— Begin Document passage —

Reputation: 188
SBCL, the Lisp implementation I use, knows to compile (logcount x)
to the x86-64 POPCNT
instruction if x
is typeable as a sufficiently short unsigned-byte
. Presuming that a simple-bit-vector
gets stored by SBCL in a word-aligned continuous memory segment, how might one get the compiler to perform a similarly optimized population count thereon? The standard doesn't provide a (bit-vector-logcount)
(an odd omission, in my opinion); nor does it allow me to (coerce)
to a fixnum
.
An intentionally naïve implementation is as follows; note that there is also a Ω(1)-time one, while the Harley-Seal technique [1] may be a better choice for large vectors. But this is simple enough for an optimizing compiler to spot the intent:
(defun bit-vector-unsigned-logcount (x)
"Not worrying about negative interpretations of X."
(declare (type (simple-bit-vector 32) x)
(optimize (speed 3) (safety 0) (debug 0)))
(loop for b across x
count (not (zerop b))))
On SBCL 2.0.1 I get this:
; disassembly for BIT-VECTOR-UNSIGNED-LOGCOUNT
; Size: 67 bytes. Origin: #x52B88079 ; BIT-VECTOR-UNSIGNED-LOGCOUNT
; 79: 31D2 XOR EDX, EDX
; 7B: 31C0 XOR EAX, EAX
; 7D: 31C9 XOR ECX, ECX
; 7F: EB2C JMP L1
; 81: 660F1F840000000000 NOP
; 8A: 660F1F440000 NOP
; 90: L0: 488BD0 MOV RDX, RAX
; 93: 48D1FA SAR RDX, 1
; 96: 480FA35301 BT QWORD PTR [RBX+1], RDX
; 9B: 19D2 SBB EDX, EDX
; 9D: 83E202 AND EDX, 2
; A0: 4883C002 ADD RAX, 2
; A4: 4885D2 TEST RDX, RDX
; A7: 7404 JEQ L1
; A9: 4883C102 ADD RCX, 2
; AD: L1: 4883F840 CMP RAX, 64
; B1: 7CDD JL L0
; B3: 488BD1 MOV RDX, RCX
; B6: 488BE5 MOV RSP, RBP
; B9: F8 CLC
; BA: 5D POP RBP
; BB: C3 RET
I will give the SBCL manual a chance to speak.

— End Document passage —
— Begin Provided data —

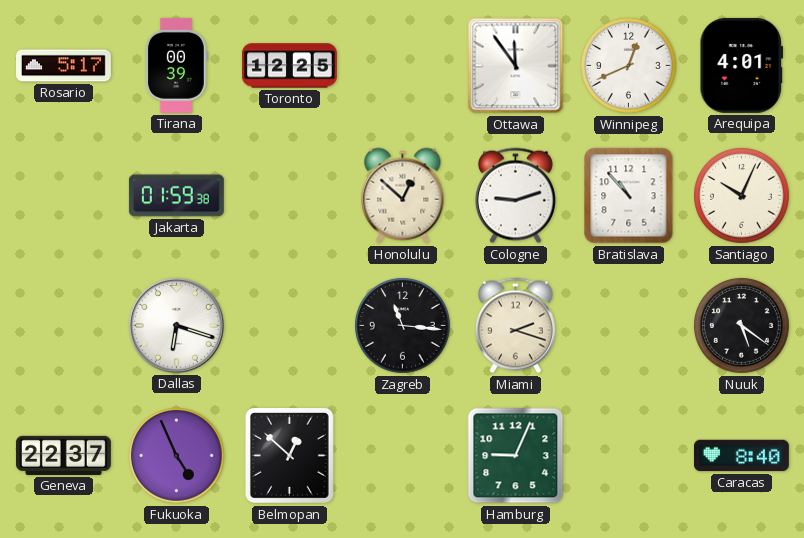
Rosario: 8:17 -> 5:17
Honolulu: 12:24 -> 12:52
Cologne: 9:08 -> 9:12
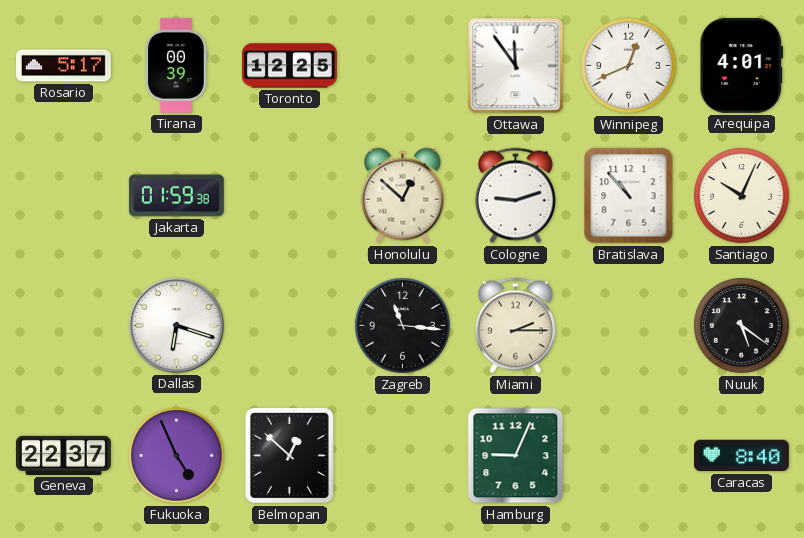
Miami: 2:18 -> 2:15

— End Provided data —

» **Challenge A**: In the post on bit-vector population counts in SBCL, substitute "long vectors" for "large vectors" and write out the passage starting with "to a fixnum" and going on through "(simple-bit-vector 32) x)".
» **Challenge B**: Carry the post on bit-vector population counts in SBCL onward from its final sentence.
The data were drawn from a different source than the post on bit-vector population counts in SBCL.

» **Answer A**:
to a fixnum
.
An intentionally naïve implementation is as follows; note that there is also a Ω(1)-time one, while the Harley-Seal technique [1] may be a better choice for long vectors. But this is simple enough for an optimizing compiler to spot the intent:
(defun bit-vector-unsigned-logcount (x)
"Not worrying about negative interpretations of X."
(declare (type (simple-bit-vector 32) x)

» **Answer B**:
If your system's performance is suffering because of some construct which could in principle be compiled efficiently, but which the SBCL compiler can't in practice compile efficiently, consider writing a patch to the compiler and submitting it for inclusion in the main sources.
I suspect I am facing such a case, and I'd be pleased to oblige, but I know almost nothing about VOP hacking beyond having looked at the articles by Paul Khuong here and here.
x86-64/arith.lisp
defines a couple of VOPs, unsigned-byte-64-count
and positive-fixnum-count
, which look as though they could be repurposed for the job if we could tease the bit-vector
apart.
[1] Muła, W., Kurz, N., & Lemire, D. (2017). Faster Population Counts Using AVX2 Instructions. The Computer Journal, 61(1), 111–120. doi: 10.1093/comjnl/bxx046
Upvotes: 4
Views: 432
Reputation: 426
Can sb-kernel:%vector-raw-bits be the missing piece?
(logcount (sb-kernel:%vector-raw-bits #*100101010 0))
-> 4
(disassemble (compile () (lambda (a) (logcount (sb-kernel:%vector-raw-bits a 0)))))
-> (...) POPCNT (...)
How to find: check, e.g., bit-and
, and jump to definition (M-. in sly/slime repl), select the deftransform
for simple-bit-vectors
.
Needless to say this is implementation specific and needs some care to be safe, but so are vops.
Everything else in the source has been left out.